Unos días atrás, el comisario Benito me llamó para contratar mis extraordinarios servicios para rastrear al periodista Jaime.
Me envió una copia de los testimonios de los conocidos y los vecinos, quienes denunciaron después de no poder contactar con él, ni verlo durante una semana. Lo que sí que vieron los vecinos fue a un hombre alto y delgado, cuyo rostro estaba cubierto, rondando la casa. Adjuntó una copia de las fotografías del escenario del crimen, antes y después del registro. Lo analicé meticulosamente por cualquier detalle que pasasen por alto los policías.

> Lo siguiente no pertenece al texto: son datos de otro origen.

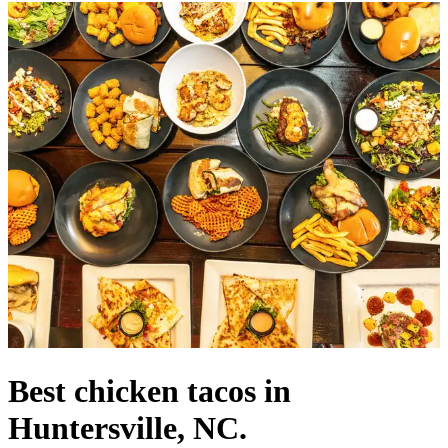
Best chicken tacos in
Huntersville, NC.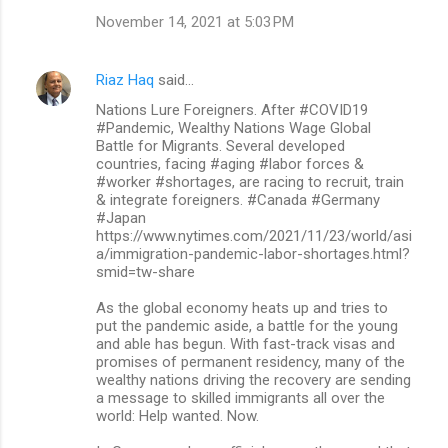
November 14, 2021 at 5:03 PM
Riaz Haq
said…
Nations Lure Foreigners. After #COVID19
#Pandemic, Wealthy Nations Wage Global
Battle for Migrants. Several developed
countries, facing #aging #labor forces &
#worker #shortages, are racing to recruit, train
& integrate foreigners. #Canada #Germany
#Japan
https://www.nytimes.com/2021/11/23/world/asi
a/immigration-pandemic-labor-shortages.html?
smid=tw-share
As the global economy heats up and tries to
put the pandemic aside, a battle for the young
and able has begun. With fast-track visas and
promises of permanent residency, many of the
wealthy nations driving the recovery are sending
a message to skilled immigrants all over the
world: Help wanted. Now.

Por lo que se apreciaba, el ladrón se fue desesperando con el tiempo. Empezó con calma en el despacho. Se veía cierto orden y no había nada roto. Pero, con el pasar de las habitaciones, se comenzó a ver la desesperación por no encontrar lo que buscase. Se volvió más agresivo, rompiendo todo lo que pudiese contenerlo.
Una vez llegó a la cocina, todo empeoró. Se ensañó con ella. Las puertas de los armarios estaban rotas. Los electrodomésticos estaban desguazados. La vajilla estaba rota, cubriendo completamente el suelo de la cocina.

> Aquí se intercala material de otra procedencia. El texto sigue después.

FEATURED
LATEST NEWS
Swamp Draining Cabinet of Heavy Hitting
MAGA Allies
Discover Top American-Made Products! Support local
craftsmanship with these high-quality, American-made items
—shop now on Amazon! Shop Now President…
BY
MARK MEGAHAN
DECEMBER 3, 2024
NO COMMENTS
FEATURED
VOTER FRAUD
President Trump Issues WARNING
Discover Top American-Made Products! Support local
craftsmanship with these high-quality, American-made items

Eso era sospechoso. Usó tanto tiempo y energía en destrozar la cocina. ¿Solo por rabia y frustración? Había algo más.
Jaime no salió, por lo que estaba dentro de la casa. Tampoco había rastros de lucha o sangre. No se encontraron de frente. O se escondió en una habitación que no aparece en los planos. Una que el ladrón sí que encontró pero no quiere que encontremos.

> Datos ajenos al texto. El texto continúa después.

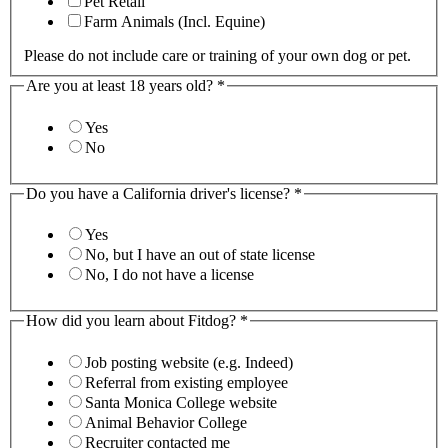
Pet Retail
Farm Animals (Incl. Equine)
Please do not include care or training of your own dog or pet.
Are you at least 18 years old?
*
Yes
No
Do you have a California driver's license?
*
Yes
No, but I have an out of state license
No, I do not have a license
How did you learn about Fitdog?
*
Job posting website (e.g. Indeed)
Referral from existing employee
Santa Monica College website
Animal Behavior College
Recruiter contacted me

Con la idea dándome vueltas en la cabeza, llegué a nuestra cita. Nada más verlo, le comenté mis sospechas. Benito no dudó de mi palabra y me ayudó a buscar.
La ardua búsqueda dio sus frutos. En el interior de un pequeño agujero en la pared estaba escondido el interruptor.
Al abrirla, salió una gran cantidad de humo y calor. Llenando toda la cocina.
Una vez se disipó, descendimos hacia la habitación del pánico en busca de los restos de Jaime, encontrando restos óseos entre las cenizas.
—Bueno… ¿En efectivo o con tarjeta?
—Transferencia. Esta vez, hazme una factura.